There has been a spike in calls for President-elect Joe Biden to lift the existing Section 201 tariffs on solar modules by executive order. The narrative implies that jobs, the clean energy transition and fight against climate change are at stake.
These voices suggest that it is acceptable to risk allowing the failure of domestic solar manufacturing by repealing tariffs that prevent China from flooding the United States with irrationally cheap solar panels produced by state-subsidized companies. They apparently have a plan for domestic manufacturing while overlooking the parallels with Europe, which relinquished its solar manufacturing a decade ago and struggles to wean itself away from its dependence on China’s state-subsidized solar industry.
The danger with this oversimplified rhetoric is that it ignores, perhaps deliberately, the complexities of safeguard tariffs, free and fair trade, and the importance of domestic innovation and manufacturing. These six questions reflect the nuances.
Will Biden repeal the tariffs? It’s hard to say, but we must not disregard his understanding of China’s predatory behavior and his plan to take a strategic view. It’s important to remember the Democrats’ history of supporting a level playing field for domestic solar manufacturing. And it isn’t insignificant that Biden and climate czar John Kerry want America to lead clean energy technology, innovation and manufacturing.
Are tariffs ideal? No. In an ideal world, tariffs wouldn’t be necessary, with every solar manufacturer competing on the merits of its product and innovation. But that would be a world in which China plays by the rules of free and fair trade. A fact that often gets lost in the conversation is that the tariffs directly result from China’s unwillingness to respect the rules.

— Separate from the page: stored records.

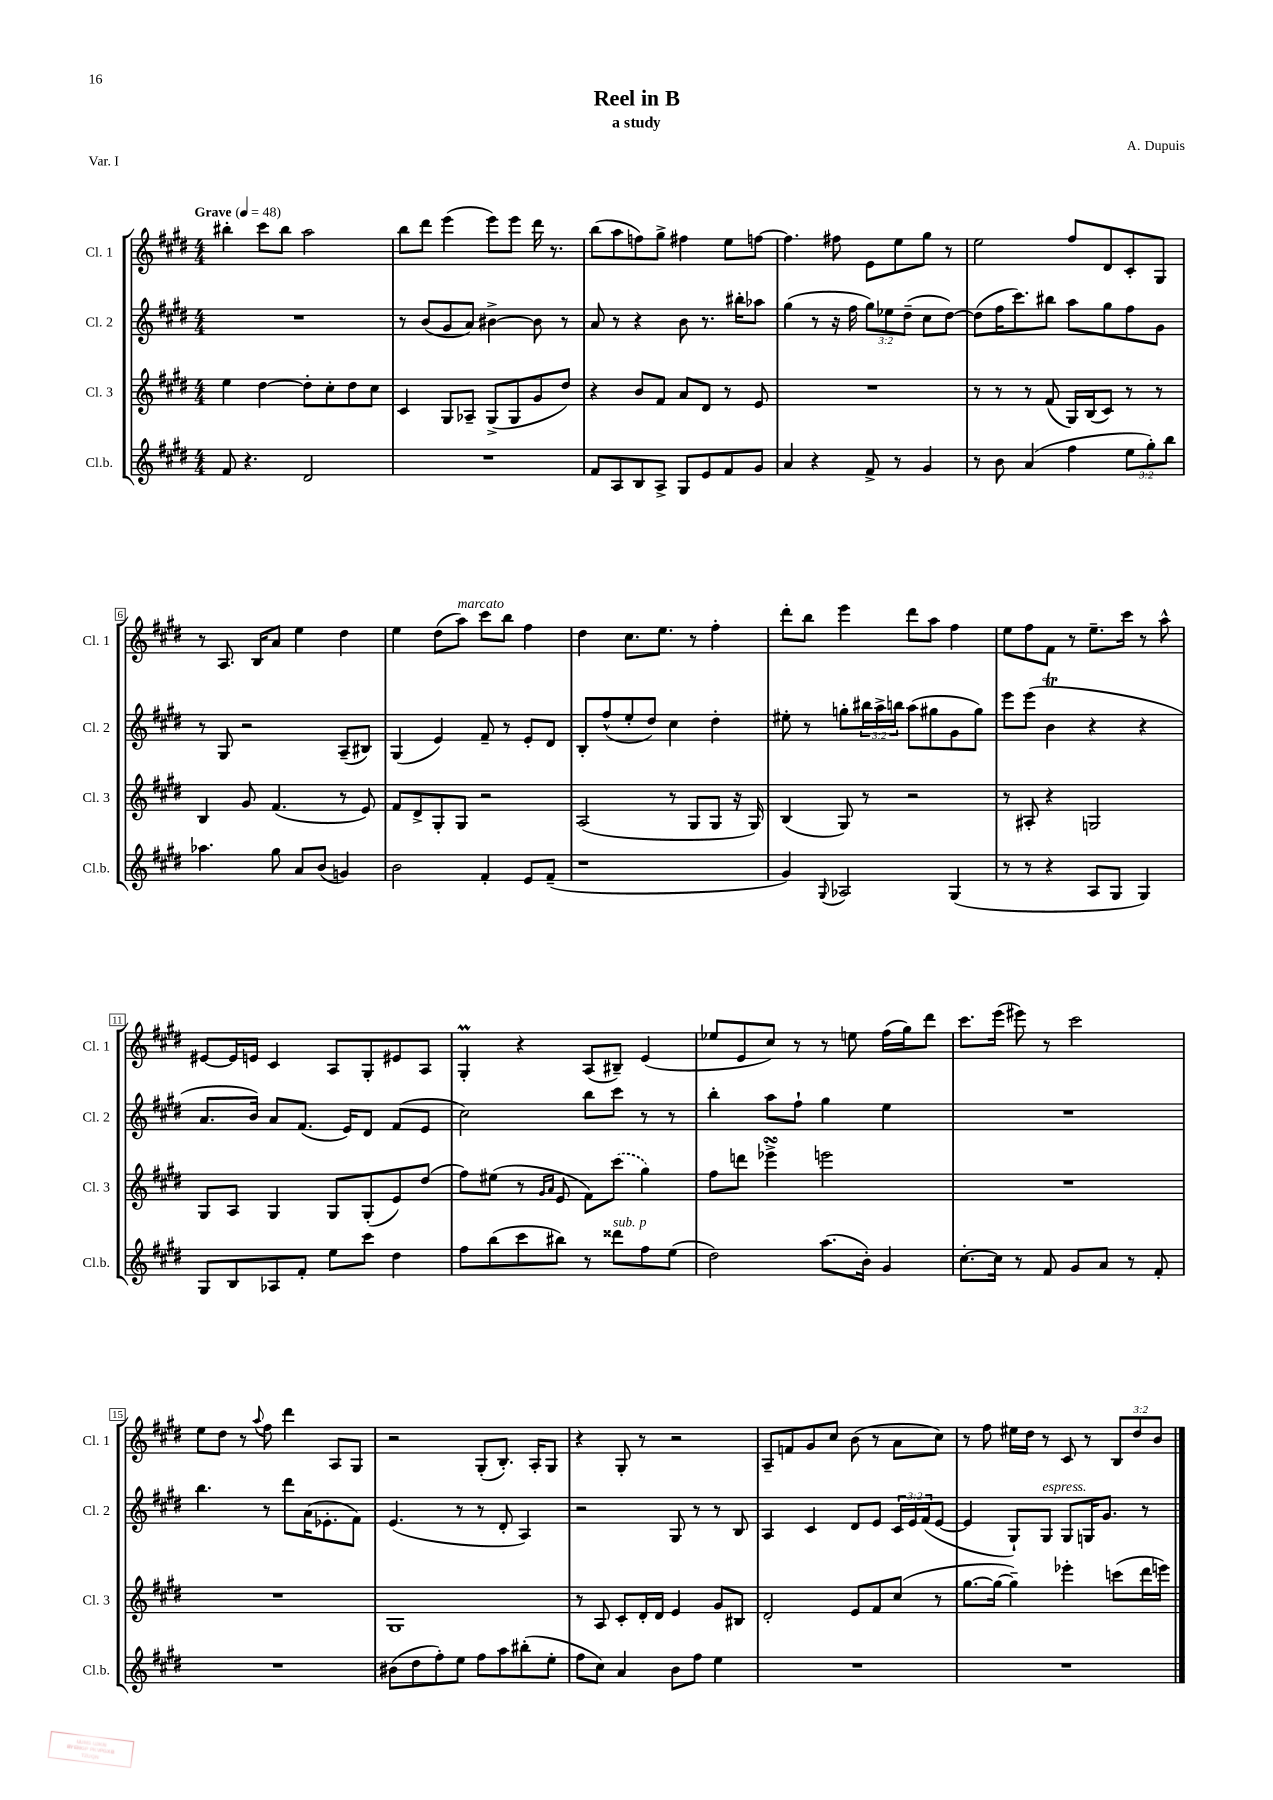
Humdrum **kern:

**kern	**kern	**kern	**kern
*part4	*part3	*part2	*part1
*staff4	*staff3	*staff2	*staff1
*I"Cl.b.	*I"Cl. 3	*I"Cl. 2	*I"Cl. 1
*I'Cl.b.	*I'Cl. 3	*I'Cl. 2	*I'Cl. 1
*clefG2	*clefG2	*clefG2	*clefG2
*k[f#c#g#d#]	*k[f#c#g#d#]	*k[f#c#g#d#]	*k[f#c#g#d#]
*M4/4	*M4/4	*M4/4	*M4/4
*MM48	*MM48	*MM48	*MM48
=1	=1	=1	=1
!	!	!	!LO:TX:a:B:t=Grave
8f#/	4ee\	1r	4bb#X'\
4.r	.	.	.
.	[4dd#\	.	8ccc#\L
.	.	.	8bb#\J
2d#/	8dd#'\L]	.	2aa\
.	8cc#'\	.	.
.	8dd#\	.	.
.	8cc#\J	.	.
=2	=2	=2	=2
1r	4c#/	8r	8bb\L
.	.	(8b/L	8ddd#\J
.	8G#/L	8g#/	(4eee\
.	8A-X~/J	8a/J)	.
.	(8G#^/L	[4b#X^\	8eee\L)
.	8G#/	.	8eee\J
.	8g#/	8b#\]	16ddd#\
.	.	.	8.r
.	8dd#/J)	8r	.
=3	=3	=3	=3
8f#/L	4r	8a/	(8bb\L
8A/	.	8r	8aa\
8B/	8b/L	4r	8ffn\)
8A^/J	8f#/J	.	8gg#^\J
8G#/L	8a/L	8b\	4ff#X\
8e/	8d#/J	8.r	.
8f#/	8r	.	8ee\L
.	.	16bb#X'\KL	.
8g#/J	8e/	8aa-X\J	[8ffn\J
=4	=4	=4	=4
4a/	1r	(4gg#\	4.ff\]
4r	.	8r	.
.	.	16r	8ff#X\
.	.	16ff#\	.
8f#^/	.	12gg#\L)	8e\L
.	.	12ee-X\	.
8r	.	.	8ee\
.	.	(12dd#~\J	.
4g#/	.	8cc#\L	8gg#\J
.	.	[8dd#\J)	8r
=5	=5	=5	=5
8r	8r	(8dd#\L]	2ee\
8b\	8r	16ff#\K	.
.	.	8.ccc#\)	.
(4a/	8r	.	.
.	(8f#/	8bb#X\J	.
4ff#\	16G#/LL)	8aa\L	8ff#/L
.	(16B/J	.	.
.	8c#/J)	8gg#\	8d#/
12ee\L	8r	8ff#\	8c#'/
12gg#'\)	.	.	.
.	8r	8g#\J	8G#/J
12bb\J	.	.	.
!!LO:LB:g=z
=6	=6	=6	=6
4.aa-X\	4B/	8r	8r
.	.	8G#/	8.A/
.	8g#/	2r	.
.	.	.	16B/KL
8gg#\	(4.f#/	.	8a/J
8a/L	.	.	4ee\
(8b/J	.	.	.
4gn/)	8r	(8A~/L	4dd#\
.	8e/)	8B#X/J)	.
=7	=7	=7	=7
2b\	8f#/L	(4G#/	4ee\
.	8d#^/	.	.
.	8G#'/	4e/)	(8dd#\L
!	!	!	!LO:TX:a:i:t=marcato
.	8G#/J	.	8aa\J)
4f#'/	2r	8f#~/	8ccc#\L
.	.	8r	8bb\J
8e/L	.	8e'/L	4ff#\
(8f#~/J	.	8d#/J	.
=8	=8	=8	=8
1r	(2A/	8B'/L	4dd#\
.	.	(8ff#^^/	.
.	.	8ee'/	8.cc#\L
.	.	8dd#/J)	.
.	.	.	8.ee\J
.	8r	4cc#\	.
.	8G#/L	.	8r
.	8G#/J	4dd#'\	4ff#'\
.	16r	.	.
.	16G#/)	.	.
=9	=9	=9	=9
4g#/)	(4B/	8ee#X'\	8ddd#'\L
.	.	8r	8bb\J
8qqG#/	.	.	.
2A-X/	8G#/)	8ggn'\L	4eee\
.	8r	24bb#X\L	.
.	.	24aa^\	.
.	.	24bbn\JJ	.
.	2r	(8aa\L	8ddd#\L
.	.	8gg#X\	8aa\J
(4G#/	.	8g#\	4ff#\
.	.	8gg#\J)	.
=10	=10	=10	=10
8r	8r	8eee\L	8ee\L
8r	8A#X'/	(8eee\J	8ff#\
4r	4r	4bT\	8f#\J
.	.	.	8r
8A/L	2Gn/	4r	8.ee~\L
8G#/J	.	.	.
.	.	.	16ccc#\Jk
4G#/)	.	4r	8r
.	.	.	8aa^^\
!!LO:LB:g=z
=11	=11	=11	=11
8G#/L	8G#/L	8.a/L	[8e#X/L
8B/	8A/J	.	16e#/L]
.	.	16b/Jk)	16en/JJ
8A-X/	4G#/	8a/L	4c#/
8f#'/J	.	(8.f#/J	.
8ee\L	8G#/L	.	8A/L
.	.	16e/KL)	.
8ccc#\J	(8G#'/	8d#/J	8G#'/
4dd#\	8e/)	(8f#/L	8e#X/
.	(8dd#/J	8e/J	8A/J
=12	=12	=12	=12
8ff#\L	8ff#\L)	2cc#\)	4G#m'/
(8bb\	(8ee#X\J	.	.
8ccc#\	8r	.	4r
.	16qqg#/LL	.	.
.	16qqa/JJ	.	.
8bb#X\J)	8e/	.	.
8r	8f#\L)	8bb\L	(8A/L
!LO:TX:a:i:t=sub. p	!	!	!
8ddd##X\L	(8ccc#\J	8ccc#\J	8B#X~/J)
8ff#\	4gg#\)	8r	(4e/
(8ee\J	.	8r	.
=13	=13	=13	=13
2dd#\)	8ff#\L	4bb'\	8ee-X/L
.	8dddn\J	.	8e/
.	4eee-XsSSs^\	8aa\L	8cc#/J)
.	.	8ff#`\J	8r
(8.aa\L	2eeen\	4gg#\	8r
.	.	.	8een\
16b'\Jk)	.	.	.
4g#/	.	4ee\	(16ff#\LL
.	.	.	16gg#\J)
.	.	.	8ddd#\J
=14	=14	=14	=14
[8.cc#'\L	1r	1r	8.ccc#\L
16cc#\Jk]	.	.	(16eee\Jk
8r	.	.	8eee#X\)
8f#/	.	.	8r
8g#/L	.	.	2ccc#\
8a/J	.	.	.
8r	.	.	.
8f#'/	.	.	.
!!LO:LB:g=z
=15	=15	=15	=15
1r	1r	4.bb\	8ee\L
.	.	.	8dd#\J
.	.	.	8r
.	.	.	8qqaa/
.	.	8r	8ff#\
.	.	8ddd#\L	4ddd#\
.	.	(16a\K	.
.	.	8.e-X'\	.
.	.	.	8A/L
.	.	8f#\J)	8G#/J
=16	=16	=16	=16
(8b#X\L	1G#	(4.e/	2r
8dd#\	.	.	.
8ff#'\)	.	.	.
8ee\J	.	8r	.
8ff#\L	.	8r	(8G#'/L
8aa\	.	8d#'/	8.B'/J)
(8bb#X'\	.	4A/)	.
.	.	.	16A'/KL
8ee'\J	.	.	8G#/J
=17	=17	=17	=17
8ff#\L	8r	2r	4r
8cc#\J)	8A/	.	.
4a/	8c#'/L	.	8G#'/
.	16d#'/L	.	8r
.	16d#/JJ	.	.
8b\L	4e/	8G#/	2r
8ff#\J	.	8r	.
4ee\	8g#/L	8r	.
.	8B#X/J	8B/	.
=18	=18	=18	=18
1r	2d#'/	4A/	8A~/L
.	.	.	8fn/
.	.	4c#/	8g#/
.	.	.	8cc#/J
.	8e/L	8d#/L	(8b\
.	8f#/	8e/J	8r
.	(8cc#/J	24c#/LL	8a\L
.	.	24e/	.
.	.	(24f#/J	.
.	8r	[8e/J	8cc#\J)
=19	=19	=19	=19
1r	[8.gg#\L	4e/]	8r
.	.	.	8ff#\
.	16gg#\Jk_	.	.
.	4gg#~\])	8G#`/L)	16ee#X\LL
.	.	.	16dd#\JJ
!	!	!LO:TX:a:i:t=espress.	!
.	.	8G#/J	8r
.	4eee-X'\	8G#/L	8c#/
.	.	16Gn/K	8r
.	.	8.g#/J	.
.	(8cccn\L	.	12B/L
.	.	.	12dd#/
.	16ddd#\L	8r	.
.	.	.	12b/J
.	16eeen\JJ)	.	.
==	==	==	==
*-	*-	*-	*-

Have tariffs been beneficial? Absolutely. The United States added almost 4 GW of solar manufacturing capacity in the past 18 months, essentially doubling capacity to about 8 GW, equivalent to building approximately 32 coal power plants or eight nuclear reactors each year. My company continues to expand and will have almost 2.5 GW of capacity in Ohio by the end of 2021, with the potential for more, which largely hinges on the Biden administration’s policies.
Have tariffs slowed solar growth? No, and in fact, the numbers show new records. The Energy Information Administration forecasts that an aggregate of 13.7 GW of utility-scale solar capacity will be added by the end of 2020, a new annual record that is all the more extraordinary because the United States has bucked a pandemic-driven slowdown that has impacted virtually every other solar market worldwide.
Have tariffs taken away jobs? The Solar Jobs Census shows that the number of installation jobs, which account for about half of all U.S. solar jobs, grew from 129,423 in 2017 to 155,157 in 2019, increasing by 18 percent. The 2020 numbers aren’t in yet, but the combined effects of record utility-scale growth and the pandemic’s impact on residential solar will lead to job data that may or may not be consistent with previous growth.
Have tariffs made solar electricity more expensive? It’s important to note that it is now cheaper to build solar power plants, with fixed electricity costs over the 35-40-year life of a plant, than it is to add any other type of generation in many parts of the United States.
That said, the argument that tariffs make solar electricity more expensive is inherently flawed for three reasons. First, you cannot compare solar panel prices in the United States to a market that allows China to dump cheap products unchallenged. Second, solar panels account for less than 20 percent of the levelized cost of electricity of an average utility-scale solar project, a fairly insignificant number in the broader scheme of things. And finally, you cannot ignore the other variables that play into the price of solar electricity, such as labor, finance, land and permitting.
What’s more, there needs to be a balance between cost and securing our national interests. Drawing a parallel with federal regulation of foreign investment in the electricity sector, one could argue that removing the Committee on Foreign Investment in the United States would allow access to cheap financing from China, reducing electricity prices. Yet that’s not something we allow because of its security implications. So why should we allow ourselves to become entirely dependent on an adversarial nation for the solar technology that generates that electricity?
In summary, the issue of safeguard tariffs on cells and panels is substantially more complex than “solar good, tariffs bad.” While solar must play a frontline role in the fight against climate change, it simply cannot come at any cost. And while companies like mine cannot hold China to account, the U.S. government can, and should.
Mark Widmar is the CEO of First Solar Inc., the only American company among the world’s largest solar manufacturers.